One of the aspects of mainstream physics is that the intellectual investment in the contemporary scenario is mainly driven by discoveries happening in the realm of quantum mechanics and general relativity. One of the mainstream problems in physics is to combine quantum mechanics and gravitation, which remains an unresolved task. Therefore, significant attention is paid to understanding these theories and verifying them through experimentation. Other areas and sub-disciplines in physics have become loosely connected to these two important theories.

There is another dimension to physics that is equally important and has vast applications: statistical physics. In statistical physics, the motivation comes from multi-particle systems and their applicability as models to understand our world, including biological systems. One utilizes knowledge from mathematics and statistics, combining them with physical laws to predict, invent and understand new forms and assemblies of matter. This thinking has been extrapolated to abstract assemblies and hence applied to a variety of situations. This approach has led to a revolution in how we can understand the realistic world because a statistical viewpoint is very useful for studying complex systems, such as many-body quantum mechanical aggregates (such as groups of electrons), dynamics of molecules inside a cell and the evolution of the stock market. Statistical physics plays a dominant role in all these situations. It has become a ubiquitous tool, making it difficult to directly connect it to basic principles of physics as taught in college textbooks and classrooms. It reminds me of a saying: if you are everywhere, then you are from nowhere.

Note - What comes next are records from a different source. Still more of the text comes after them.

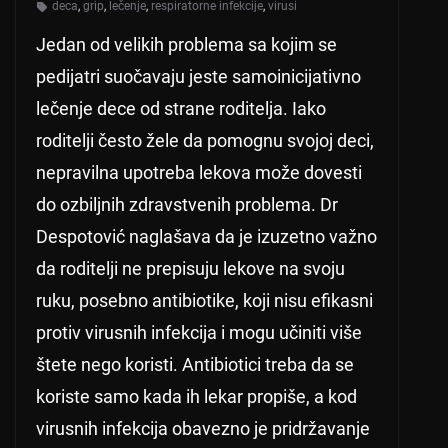
deca
,
grip
,
lečenje
,
respiratorne infekcije
,
virusi
Jedan od velikih problema sa kojim se
pedijatri suočavaju jeste samoinicijativno
lečenje dece od strane roditelja. Iako
roditelji često žele da pomognu svojoj deci,
nepravilna upotreba lekova može dovesti
do ozbiljnih zdravstvenih problema. Dr
Despotović naglašava da je izuzetno važno
da roditelji ne prepisuju lekove na svoju
ruku, posebno antibiotike, koji nisu efikasni
protiv virusnih infekcija i mogu učiniti više
štete nego koristi. Antibiotici treba da se
koriste samo kada ih lekar propiše, a kod
virusnih infekcija obavezno je pridržavanje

This situation leads us back to the question: What is physics? John Hopfield himself offers an interesting definition related to this question, emphasizing that viewpoint is a crucial element. This perspective allows for greater freedom in using physics beyond conventional definitions. Among scientific disciplines, physics is always associated with its depth of understanding. This is a good opportunity to emphasize the breadth of physics, which is equally noteworthy.

In that light, the 2024 Nobel Prize in Physics should be welcomed as an expansion of the horizon of what constitutes physics. In a day and age where basic science has been questioned regarding its applicability to modern-day life and technology, this prize serves as a welcome change to showcase that basic science has played a fundamental role in establishing a contemporary tool of primary importance to society.

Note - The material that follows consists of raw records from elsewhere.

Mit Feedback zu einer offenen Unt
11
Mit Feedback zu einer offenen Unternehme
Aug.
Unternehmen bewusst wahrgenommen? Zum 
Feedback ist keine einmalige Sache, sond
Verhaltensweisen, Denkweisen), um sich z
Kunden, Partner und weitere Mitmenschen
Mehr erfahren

This point is particularly important because policymakers and politicians tend to focus on immediate issues and ask how they can influence them by using modern-day technology. Utility is central to this form of thinking. Given that basic sciences are often viewed as ‘not immediately useful’, this viewpoint diminishes the prominence of foundational disciplines: physics, chemistry, biology, and mathematics. In contrast, this prize reinforces the idea that building cutting-edge technology, which holds contemporary relevance and societal impact, has its roots in these foundational disciplines. In that sense, this prize is an important message because, like it or not, the Nobel Prize captures the attention not only of the scientific world but also of the public and, hence, of interest to politicians and policymakers.

Issac Asimov is attributed to have said: “There is a single light of science, and to brighten it anywhere is to brighten it everywhere.” The Nobel Prize in Physics 2024 fits that bill.